Nachfolgend eine zufällig herausgegriffene den Nebeln des Vergessenseins entrissene Skizze; ganz ohne Marsmenschen und überlange Sätze, aber dafür ganz realistisch über unbekannte unverständliche Ämter.

An einem dieser lauen Maienabende rief Aita bei mir an und fragte, ob ich sie ins FKDH begleiten könne. Das FKDH sei ein Amt; man habe ihr eine Vorladung geschickt, und sie müsse am kommenden Tag dort vorsprechen.

Was das FKDH ist – wußte ich nicht; den Namen hörte ich zum ersten Mal. Aber warum soll es ein Amt namens FKDH nicht geben. Es gibt viele Ämter auf der Welt, und alle kann man sie nicht kennen; besonders wenn man so ämterallergisch ist wie ich.

Doch was immer es auch sein mag – mir war es recht, Aita dorthin begleiten zu dürfen. Zwei Tage vorher hatten wir uns auf der Geburtstagsfeier von Hürgokh kennengelernt. Nach angeregter Unterhaltung hatte ich ihre Telefonnummer aufgeschrieben und sie die meine; und nun suchte ich krampfhaft nach einem Vorwand, sie anzurufen. Sie gefiel mir außerordentlich gut; und da sie mir außerordentlich gut gefiel, war ich viel zu schüchtern, als daß ich mich getraut hätte, mich ohne vernünftig klingenden Grund bei ihr zu melden.

Auch Aita wußte nicht, was das FKDH ist. Da sie aber vor allem Amtlichem, wie sie sagte, furchtbare Angst hat und der Ansicht ist, daß ich vor nichts Angst habe, wolle sie nicht alleine hingehen, sondern lieber in meiner Begleitung.

Tatsächlich habe ich vor nichts Angst. Genauer gesagt: vor fast nichts. Als vor drei Wochen in unserem Zoo ein Löwe ausbrach, war ich zufällig zugegen. Ich trat zu dem Löwen hin und brüllte ihn an, er soll sich anständig benehmen und in seinen Käfig zurückkehren. Der Löwe guckte erstaunt, zog den Schwanz bei und tat, wie ihm geheißen. Dies hat alle, die es sahen, sehr beeindruckt. Mich nicht. Denn für mich ist ein Löwe ein verhältnismäßig übersichtliches Wesen, mit dem man, wenn man den rechten Zugriff und den rechten Ton findet, irgendwie zurechtkommen kann. Was man von Ämtern und Beamten nicht sagen kann; weswegen ich vor selbigen doch eher Angst habe.

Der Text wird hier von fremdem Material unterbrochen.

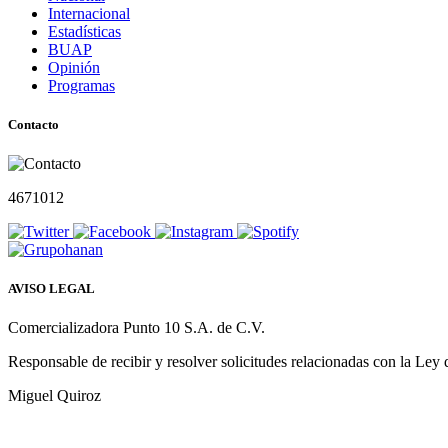
Internacional
Estadísticas
BUAP
Opinión
Programas
Contacto
4671012
AVISO LEGAL
Comercializadora Punto 10 S.A. de C.V.
Responsable de recibir y resolver solicitudes relacionadas con la Ley
Miguel Quiroz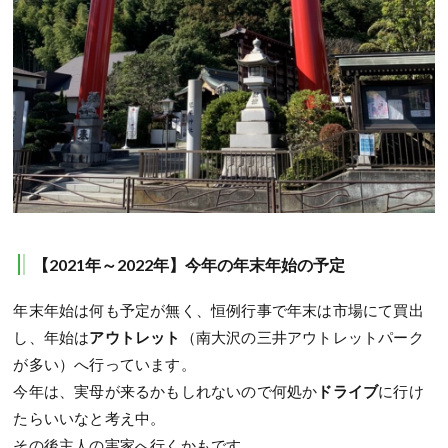
【2021年～2022年】今年の年末年始の予定
年末年始は何も予定が無く、恒例行事で年末は市場にて買出
し、年始は
アウトレット
（南大沢の三井アウトレットパーク
が多い）へ行っています。
今年は、実母が来るかもしれないので何処か
ドライブ
に行け
たらいいなと考え中。
その後主人の実家へ行くかもです。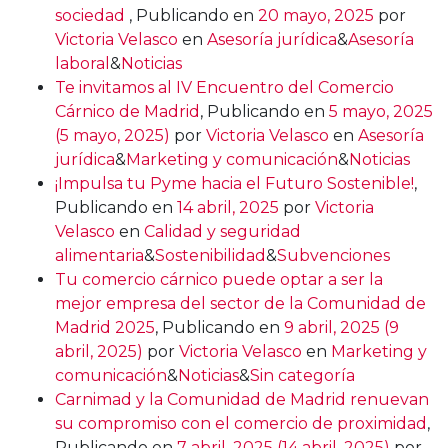
sociedad
,
Publicando en
20 mayo, 2025
por
Victoria Velasco
en
Asesoría jurídica
&
Asesoría
laboral
&
Noticias
Te invitamos al IV Encuentro del Comercio
Cárnico de Madrid
,
Publicando en
5 mayo, 2025
(5 mayo, 2025)
por
Victoria Velasco
en
Asesoría
jurídica
&
Marketing y comunicación
&
Noticias
¡Impulsa tu Pyme hacia el Futuro Sostenible!
,
Publicando en
14 abril, 2025
por
Victoria
Velasco
en
Calidad y seguridad
alimentaria
&
Sostenibilidad
&
Subvenciones
Tu comercio cárnico puede optar a ser la
mejor empresa del sector de la Comunidad de
Madrid 2025
,
Publicando en
9 abril, 2025
(9
abril, 2025)
por
Victoria Velasco
en
Marketing y
comunicación
&
Noticias
&
Sin categoría
Carnimad y la Comunidad de Madrid renuevan
su compromiso con el comercio de proximidad
,
Publicando en
7 abril, 2025
(14 abril, 2025)
por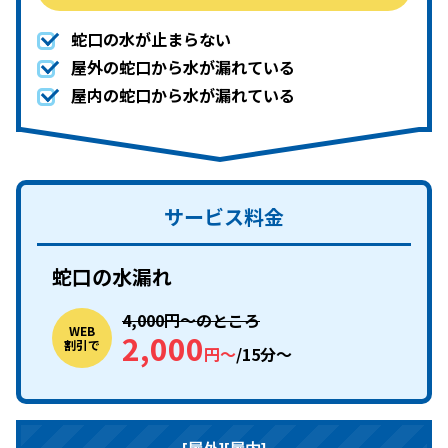
蛇口の水が止まらない
屋外の蛇口から水が漏れている
屋内の蛇口から水が漏れている
サービス料金
蛇口の水漏れ
4,000円〜のところ
WEB
2,000
割引で
円〜
/15分〜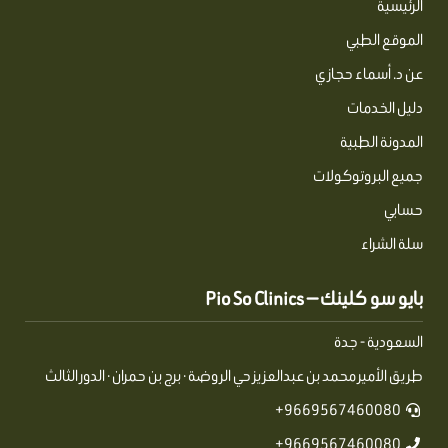
الرئيسية
الموقع الطبي
عن د. أسماء حجازي
دليل الخدمات
المدونة الطبية
جميع البروتوكولات
حسابي
سلة الشراء
بايو سو كلينك — Pio So Clinics
السعودية - جدة
طريق الأمير محمد بن عبدالعزيز حي الروضة · برج بن حمران · الدور الثالث
9669567460080+
9669567460080+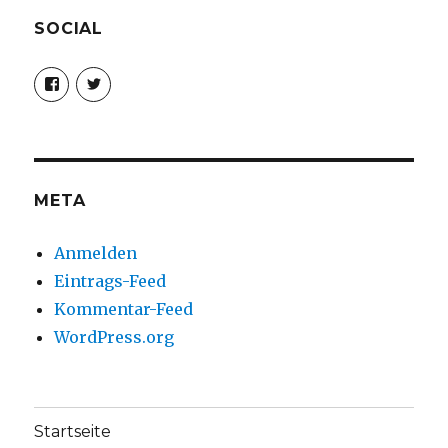
SOCIAL
Profil
Profil
von
von
christoph.fleischer1
ChristophFl
auf
auf
Facebook
Twitter
anzeigen
anzeigen
META
Anmelden
Eintrags-Feed
Kommentar-Feed
WordPress.org
Startseite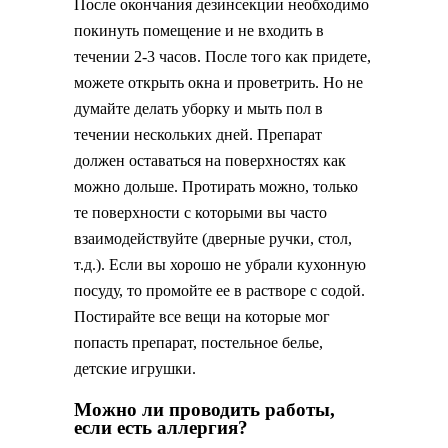
После окончания дезинсекции необходимо
покинуть помещение и не входить в
течении 2-3 часов. После того как придете,
можете открыть окна и проветрить. Но не
думайте делать уборку и мыть пол в
течении нескольких дней. Препарат
должен оставаться на поверхностях как
можно дольше. Протирать можно, только
те поверхности с которыми вы часто
взаимодействуйте (дверные ручки, стол,
т.д.). Если вы хорошо не убрали кухонную
посуду, то промойте ее в растворе с содой.
Постирайте все вещи на которые мог
попасть препарат, постельное белье,
детские игрушки.
Можно ли проводить работы,
если есть аллергия?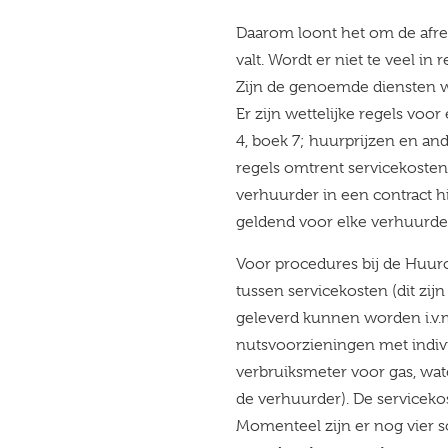
Daarom loont het om de afrek
valt. Wordt er niet te veel i
Zijn de genoemde diensten wel
Er zijn wettelijke regels voor
4, boek 7; huurprijzen en an
regels omtrent servicekosten 
verhuurder in een contract hi
geldend voor elke verhuurder
Voor procedures bij de Huu
tussen servicekosten (dit zi
geleverd kunnen worden i.v
nutsvoorzieningen met indiv
verbruiksmeter voor gas, wat
de verhuurder). De servicekos
Momenteel zijn er nog vier so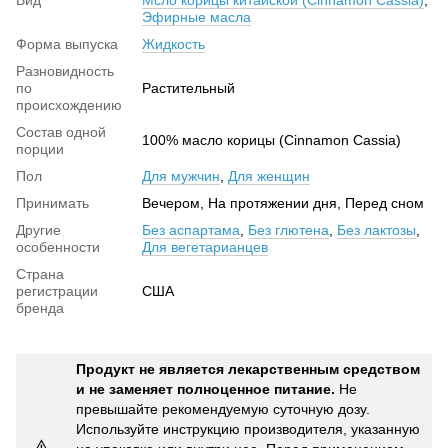
Вид
Мсло корицы китайской (Cinnamon Cassia)
,
Эфирные масла
Форма выпуска
Жидкость
Разновидность
по
Растительный
происхождению
Состав одной
100% масло корицы (Cinnamon Cassia)
порции
Пол
Для мужчин
,
Для женщин
Принимать
Вечером, На протяжении дня, Перед сном
Другие
Без аспартама
,
Без глютена
,
Без лактозы
,
особенности
Для вегетарианцев
Страна
регистрации
США
бренда
Продукт не является лекарственным средством
и не заменяет полноценное питание.
Не
превышайте рекомендуемую суточную дозу.
Используйте инструкцию производителя, указанную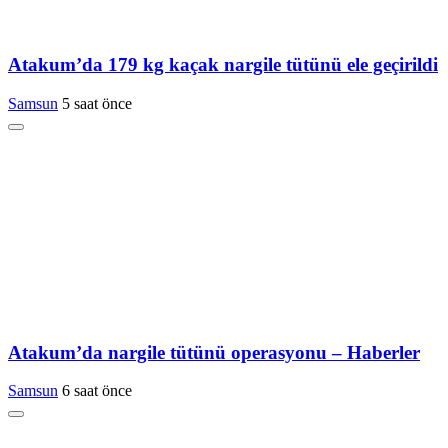
Atakum’da 179 kg kaçak nargile tütünü ele geçirildi
Samsun
5 saat önce
Atakum’da nargile tütünü operasyonu – Haberler
Samsun
6 saat önce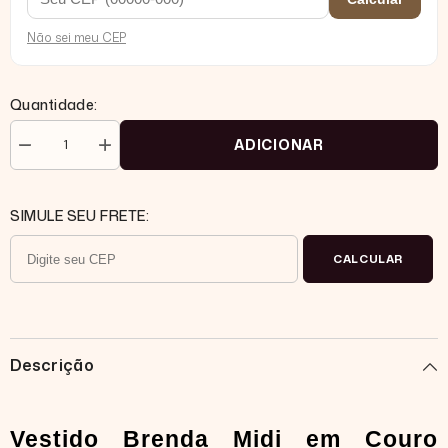
Não sei meu CEP
Quantidade:
ADICIONAR
Diminuir
Aumentar
quantidade
quantidade
para
para
Vestido
Vestido
Midi
Midi
SIMULE SEU FRETE:
Couro
Couro
Manga
Manga
Muscle
Muscle
CALCULAR
Tee
Tee
Brenda
Brenda
Descrição
Vestido Brenda Midi em Couro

Daß auch ich Angst habe vor allem Amtlichen sagte ich ihr nicht; ich sagte ihr nur, daß ich sie gerne begleite.

Am anderen Morgen trafen wir uns Punkt zehn im Eiscafé Laurinius, wo ich mir, espressotrinkend, das Schreiben vom FKDH anschaute. Es sah sehr amtlich aus, mit vielen Wappen und Stempeln; und in gewundener Amtssprache stand da geschrieben, daß die Empfängerin, Aita Iobiono, am 13. Mai um 11 Uhr zwecks Klärung anstehender Angelegenheiten im FKDH, Raum Nummro 275, vorzusprechen hat, und daß im Falle von Nichterscheinen ihr Fall an die entsprechenden Stellen weitergeleitet würde.

Aita wußte noch immer nicht, was das FKDH für ein Amt ist, um was für einen Fall es sich in ihrem Falle handelt, und welche Angelegenheiten warum der Klärung bedürfen. Nicht einmal versucht hatte sie, das herauszufinden; und sie meinte, sie wolle sich überraschen lassen.

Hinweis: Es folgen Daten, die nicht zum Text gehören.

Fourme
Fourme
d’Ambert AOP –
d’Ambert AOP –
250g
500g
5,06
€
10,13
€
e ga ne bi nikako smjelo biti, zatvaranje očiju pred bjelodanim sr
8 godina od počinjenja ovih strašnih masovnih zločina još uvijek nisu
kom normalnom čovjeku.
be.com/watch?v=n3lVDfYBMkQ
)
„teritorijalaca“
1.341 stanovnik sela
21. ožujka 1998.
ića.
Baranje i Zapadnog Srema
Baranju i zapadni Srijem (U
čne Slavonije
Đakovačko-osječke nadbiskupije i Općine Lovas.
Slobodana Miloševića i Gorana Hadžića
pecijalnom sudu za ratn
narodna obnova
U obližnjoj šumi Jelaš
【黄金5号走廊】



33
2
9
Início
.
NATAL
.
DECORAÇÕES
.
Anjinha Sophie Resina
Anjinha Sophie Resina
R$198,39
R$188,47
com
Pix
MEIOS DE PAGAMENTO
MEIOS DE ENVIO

Ein Taxi brachte uns zur angegebenen Adresse. Weitab vom Stadtzentrum war das; ein zwischen zwei Querstraßen eingezwängter sehr kleiner eingeschossiger Flachdachbau, die fensterlose Wand zur Hauptstraße hin mit einer massiven, wohl verarbeiteten Holztür. Der Taxifahrer wußte nicht, daß sich unter der angegebenen Adresse eine Behörde mit der Bezeichnung FKDH befinden sollte, und wußte mit dem Namen genau so wenig anzufangen wie ich. Auf der gegenüberliegenden Straßenseite liefen auf einer Parkanlage ein paar Arbeiter mit knatternden Rasenmähern herum, die, wie sich herausstellte, auch nicht wußten, daß sich in ihrer unmittelbaren Nähe das FKDH befinden soll.

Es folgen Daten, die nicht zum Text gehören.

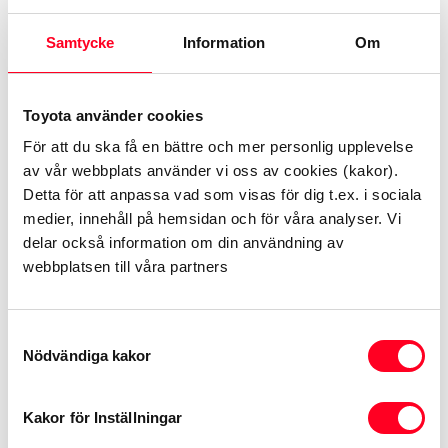
Samtycke
Information
Om
Befintliga fel på bilen
Toyota använder cookies
Toyota Relax täcker ej befintliga fel på bilen då
För att du ska få en bättre och mer personlig upplevelse
av vår webbplats använder vi oss av cookies (kakor).
garantin aktiveras. Därför tillämpar vi 30 dagars
Detta för att anpassa vad som visas för dig t.ex. i sociala
karens när du för första gången servar din bil
medier, innehåll på hemsidan och för våra analyser. Vi
hos oss. Fel som inträffar efter 30 dagar ersätts
delar också information om din användning av
enligt villkorsbilagan. Ingen ytterligare karens
webbplatsen till våra partners
tillämpas, förutsatt att nästkommande service
utförs hos auktoriserad Toyota-verkstad inom
Samtyckesval
den tids- och milsintervall som gäller för bilens
Nödvändiga kakor
serviceschema.
Kakor för Inställningar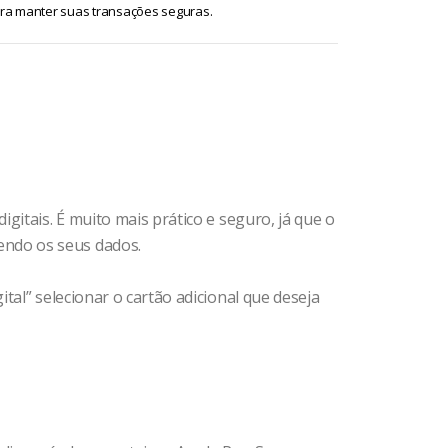
para manter suas transações seguras.
itais. É muito mais prático e seguro, já que o
endo os seus dados.
al” selecionar o cartão adicional que deseja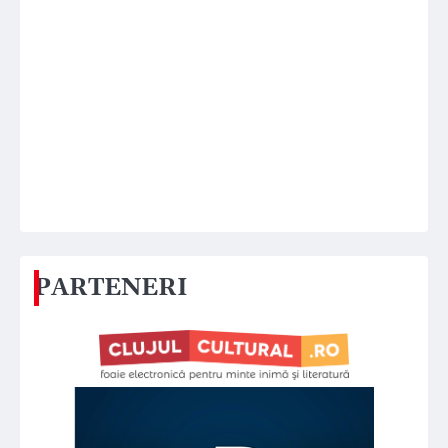
PARTENERI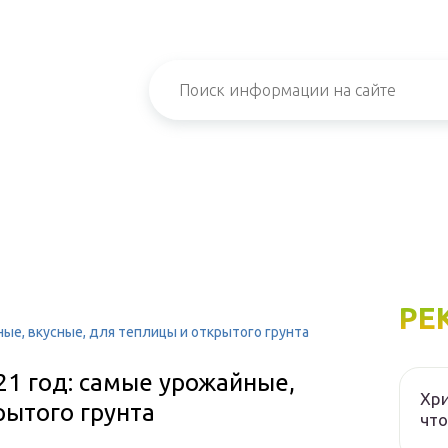
РЕ
ные, вкусные, для теплицы и открытого грунта
21 год: самые урожайные,
Хри
рытого грунта
что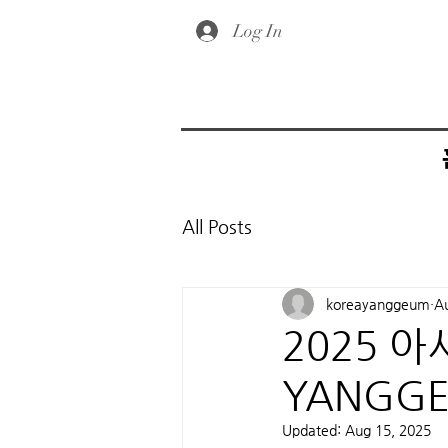
Log In
All Posts
koreayanggeum
A
2025 아
YANGGE
Updated:
Aug 15, 2025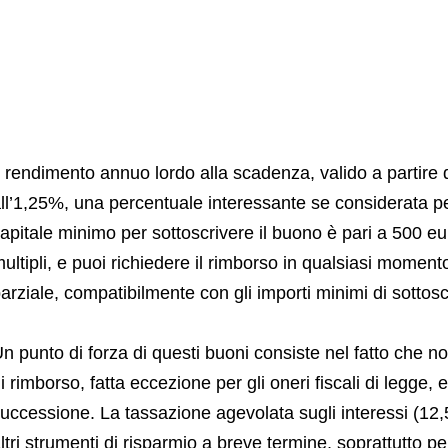
l rendimento annuo lordo alla scadenza, valido a partire
ll’1,25%, una percentuale interessante se considerata pe
apitale minimo per sottoscrivere il buono è pari a 500 e
ultipli, e puoi richiedere il rimborso in qualsiasi moment
arziale, compatibilmente con gli importi minimi di sottosc
n punto di forza di questi buoni consiste nel fatto che 
i rimborso, fatta eccezione per gli oneri fiscali di legge, 
uccessione. La tassazione agevolata sugli interessi (12,5
ltri strumenti di risparmio a breve termine, soprattutto p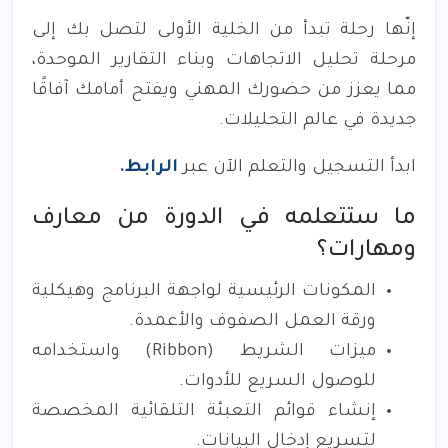
إنّها رحلة تبدأ من الخلية الأولى لتصل بك إلى
مرحلة تحليل الاتجاهات وبناء التقارير الموحدة،
مما يعزز من حضورك المهني ويفتح أمامك آفاقًا
جديدة في عالم التحليلات.
ابدأ التسجيل والتعلم الآن عبر
الرابط
.
ما ستتعلمه في الدورة من معارف
ومهارات؟
المكونات الرئيسية لواجهة البرنامج وهيكلية
ورقة العمل الصفوف والأعمدة.
ميزات الشريط (Ribbon) واستخدامه
للوصول السريع للأدوات.
إنشاء قوائم التعبئة التلقائية المخصصة
لتسريع إدخال البيانات.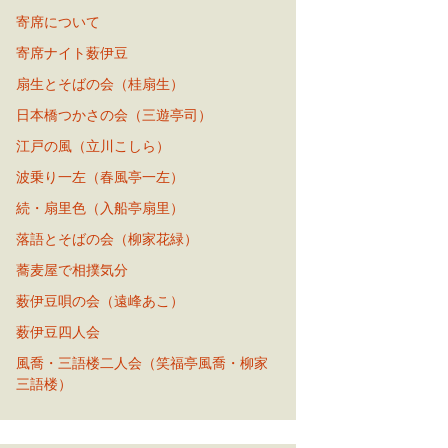
寄席について
寄席ナイト薮伊豆
扇生とそばの会（桂扇生）
日本橋つかさの会（三遊亭司）
江戸の風（立川こしら）
波乗り一左（春風亭一左）
続・扇里色（入船亭扇里）
落語とそばの会（柳家花緑）
蕎麦屋で相撲気分
薮伊豆唄の会（遠峰あこ）
薮伊豆四人会
風喬・三語楼二人会（笑福亭風喬・柳家
三語楼）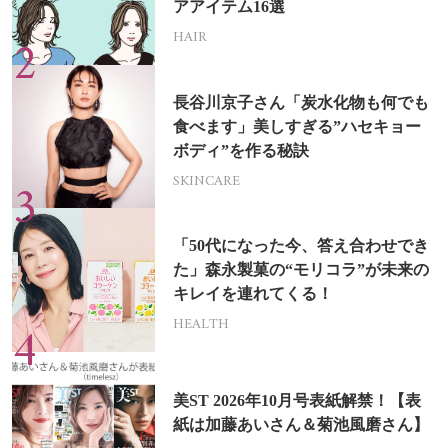
アアイテム16選
HAIR
長谷川京子さん「炭水化物も何でも
食べます」美しすぎる”ハセキョー
ボディ”を作る秘訣
SKINCARE
「50代になった今、答え合わせでき
た」森永製菓の“モリコラ”が未来の
キレイを連れてくる！
HEALTH
美ST 2026年10月号表紙解禁！【表
紙は加藤あいさん＆菊池風磨さん】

Aber offenbar hatte alles seine Richtigkeit. Neben der Tür prangten auf goldglänzendem Untergrund in schwarzer Schrift die Buchstaben FKDH, und darunter war ein roter Klingelknopf. Sonst nichts.

Nach Betätigen des Klingelknopfes summte der Türöffner. Gegenüber der Tür, am Ende eines kurzen schummrig beleuchteten Ganges, war ein Schalter, auf der linken Seite des Gangs eine Türöffnung.

Hinter dem Schalterfenster war niemand zu sehen. Nach Drücken eines Klingelknopfes in der rechten unteren Ecke erschien eine ältere Dame in Uniform. Aita schob ihr die Vorladung zu. Die Dame setzte eine Brille auf, schaute sich das Schreiben an. - „Raum 275“, sagte sie streng. „Ihren Ausweis bitte!“ - Aita fingerte ihren Ausweis aus ihrer Handtasche; die Dame nahm ihn in Empfang, schaute kurz hinein und legte ihn in eine Ablage hinter ihrem Schreibtisch. Dann schrieb sie etwas in ein Formular, welches sie Aita zusammen mit der Vorladung zuschob. „Zur Vorabklärung im Zimmer 32 vorsprechen; drittes Untergeschoß." Dann schaute sie auf mich: „Und Sie?“ – „Ich begleite die Dame“, antwortete ich und zückte meinen Ausweis. – „In Ordnung“, nickte sie. Mein Ausweis interessierte sie nicht.

Die Tür zur Linken führte, wie sich herausstellte, in einen Lift.

„Merkwürdig“, murmelte ich, als wir im Lift alleine waren. Aita zuckte die Achseln. Besonders beunruhigt wirkte sie nicht. - „Bin gespannt, was die von dir wollen...“ fuhr ich fort, als wir kurz darauf in dem schummrig beleuchteten Gang, der uns nach Verlassen des Lifts empfing, nach dem Zimmer Nummro 32 Ausschau hielten. - „Ich auch, “ lächelte Aita unbekümmert.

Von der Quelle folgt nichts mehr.